Sementara itu, Organisasi Kesehatan Dunia (WHO) mengatakan masih belum pasti para ilmuwan bisa membuat vaksin yang efektif melawan covid-19. Direktur Jenderal WHO Tedros Adhanom Ghebreyesus mengatakan, jika vaksin seperti itu menjadi kenyataan, harus menjadi barang publik yang tersedia untuk semua. “Akan sangat sulit untuk mengatakan dengan pasti bahwa kita akan memiliki vaksin,” katanya.

Heboh Kalung Eucalyptus

Selain vaksin Corona merah putih, banyak temuan obat diklaim anti-Corona. Paling heboh adalah produk eucalyptus yang diklaim Kementerian Pertanian (Kementan) sebagai 'antivirus' Corona. Namun temuan itu menuai kritik.  Komisi IV DPR RI, misalnya,  melontarkan kritik pedas proyek yang diklaim Kementan berpotensi 'membunuh' virus Corona tersebut.

Selain itu, tugas, pokok, dan fungsi (tupoksi) Kementan pun dipertanyakan dalam mengembangkan produk eucalyptus ini. Kritik itu dilontarkan oleh anggota Komisi IV DPRI Suhardi Duka dari Fraksi Demokrat. Menurutnya, produk-produk yang berkaitan dengan penanganan medis pandemi virus Corona (COVID-19) seharusnya dilakukan oleh Kementerian Kesehatan (Kemenkes).

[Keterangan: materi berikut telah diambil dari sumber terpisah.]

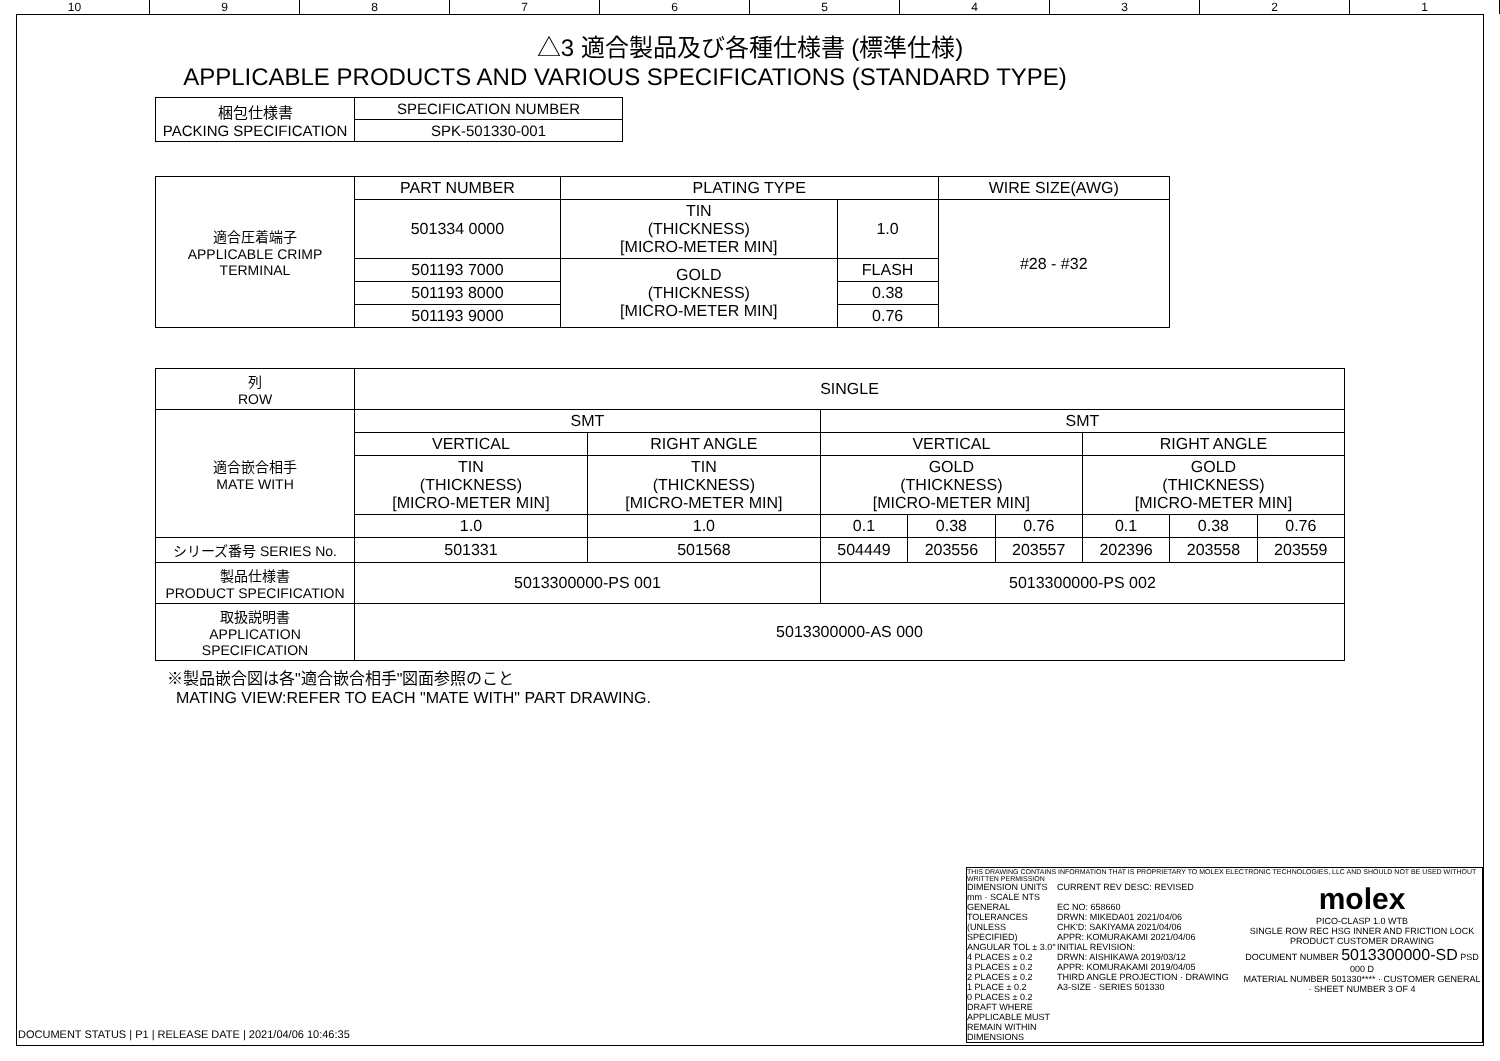10 9 8 7 6 5 4 3 2 1
△3 適合製品及び各種仕様書 (標準仕様)
APPLICABLE PRODUCTS AND VARIOUS SPECIFICATIONS (STANDARD TYPE)
| 梱包仕様書 PACKING SPECIFICATION | SPECIFICATION NUMBER |
| | SPK-501330-001 |
| 適合圧着端子 APPLICABLE CRIMP TERMINAL | PART NUMBER | PLATING TYPE | | WIRE SIZE(AWG) |
| | 501334 0000 | TIN (THICKNESS) [MICRO-METER MIN] | 1.0 | #28 - #32 |
| | 501193 7000 | GOLD (THICKNESS) [MICRO-METER MIN] | FLASH | |
| | 501193 8000 | | 0.38 | |
| | 501193 9000 | | 0.76 | |
| 列 ROW | SINGLE | | | | | | | |
| 適合嵌合相手 MATE WITH | SMT | | SMT | | | | | |
| | VERTICAL | RIGHT ANGLE | VERTICAL | | | RIGHT ANGLE | | |
| | TIN (THICKNESS) [MICRO-METER MIN] | TIN (THICKNESS) [MICRO-METER MIN] | GOLD (THICKNESS) [MICRO-METER MIN] | | | GOLD (THICKNESS) [MICRO-METER MIN] | | |
| | 1.0 | 1.0 | 0.1 | 0.38 | 0.76 | 0.1 | 0.38 | 0.76 |
| シリーズ番号 SERIES No. | 501331 | 501568 | 504449 | 203556 | 203557 | 202396 | 203558 | 203559 |
| 製品仕様書 PRODUCT SPECIFICATION | 5013300000-PS 001 | | 5013300000-PS 002 | | | | | |
| 取扱説明書 APPLICATION SPECIFICATION | 5013300000-AS 000 | | | | | | | |
※製品嵌合図は各"適合嵌合相手"図面参照のこと
MATING VIEW:REFER TO EACH "MATE WITH" PART DRAWING.
THIS DRAWING CONTAINS INFORMATION THAT IS PROPRIETARY TO MOLEX ELECTRONIC TECHNOLOGIES, LLC AND SHOULD NOT BE USED WITHOUT WRITTEN PERMISSION
DIMENSION UNITS mm · SCALE NTS
GENERAL TOLERANCES (UNLESS SPECIFIED)
ANGULAR TOL ± 3.0°
4 PLACES ± 0.2
3 PLACES ± 0.2
2 PLACES ± 0.2
1 PLACE ± 0.2
0 PLACES ± 0.2
DRAFT WHERE APPLICABLE MUST REMAIN WITHIN DIMENSIONS
CURRENT REV DESC: REVISED
EC NO: 658660
DRWN: MIKEDA01 2021/04/06
CHK'D: SAKIYAMA 2021/04/06
APPR: KOMURAKAMI 2021/04/06
INITIAL REVISION:
DRWN: AISHIKAWA 2019/03/12
APPR: KOMURAKAMI 2019/04/05
THIRD ANGLE PROJECTION · DRAWING A3-SIZE · SERIES 501330
molex
PICO-CLASP 1.0 WTB
SINGLE ROW REC HSG INNER AND FRICTION LOCK
PRODUCT CUSTOMER DRAWING
DOCUMENT NUMBER 5013300000-SD PSD 000 D
MATERIAL NUMBER 501330**** · CUSTOMER GENERAL · SHEET NUMBER 3 OF 4
DOCUMENT STATUS | P1 | RELEASE DATE | 2021/04/06 10:46:35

"Saya kira tidak bagus kalau Kemenkes yang mengungkapkan soal bibit padi baru. Ini sama halnya saya kira kalau obat-obatan harus masuk dalam uji klinis, farmasi dan sebagainya, saya kira adalah tupoksi Kemenkes. Kalau Kemenkes yang mengungkapkan bahwa ini bernilai obat saya kira nilai percayanya sangat tinggi," kata Suhardi dalam rapat kerja Komisi IV dengan Menteri Pertanian Syahrul Yasin Limpo, Jakarta, kemarin.

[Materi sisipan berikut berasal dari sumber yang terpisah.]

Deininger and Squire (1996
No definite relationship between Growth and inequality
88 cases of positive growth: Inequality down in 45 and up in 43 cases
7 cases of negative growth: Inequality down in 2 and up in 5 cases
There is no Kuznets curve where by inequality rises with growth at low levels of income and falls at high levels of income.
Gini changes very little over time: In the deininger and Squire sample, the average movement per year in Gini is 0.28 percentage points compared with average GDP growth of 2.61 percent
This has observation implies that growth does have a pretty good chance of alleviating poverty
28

Dalam kesempatan yang sama, anggota Komisi IV Mindo Sianipar dari Fraksi PDIP mempertanyakan kemampuan produk eucalyptus yang diklaim bisa 'membunuh' virus Corona.

"Bapak nanti buat statement nanti dibully, seperti halnya sekarang Bapak mendapatkan informasi dari staf Bapak soal kalung antivirus. Secara teknologi, saya nggak yakin itu Pak, teknologi antivirusnya itu. Apa yang ditebarkannya, panjang gelombang berapa yang bisa merusak sel dari virus itu," tutur Mindo.
Dia pun meminta agar Syahrul tak lagi memakai kalung eucalyptus ini di depan publik. Pasalnya, dalam raker kemarin Syahrul bersama seluruh jajaran Kementan mengenakan kalung eucalyptus yang disebut anti-Corona itu.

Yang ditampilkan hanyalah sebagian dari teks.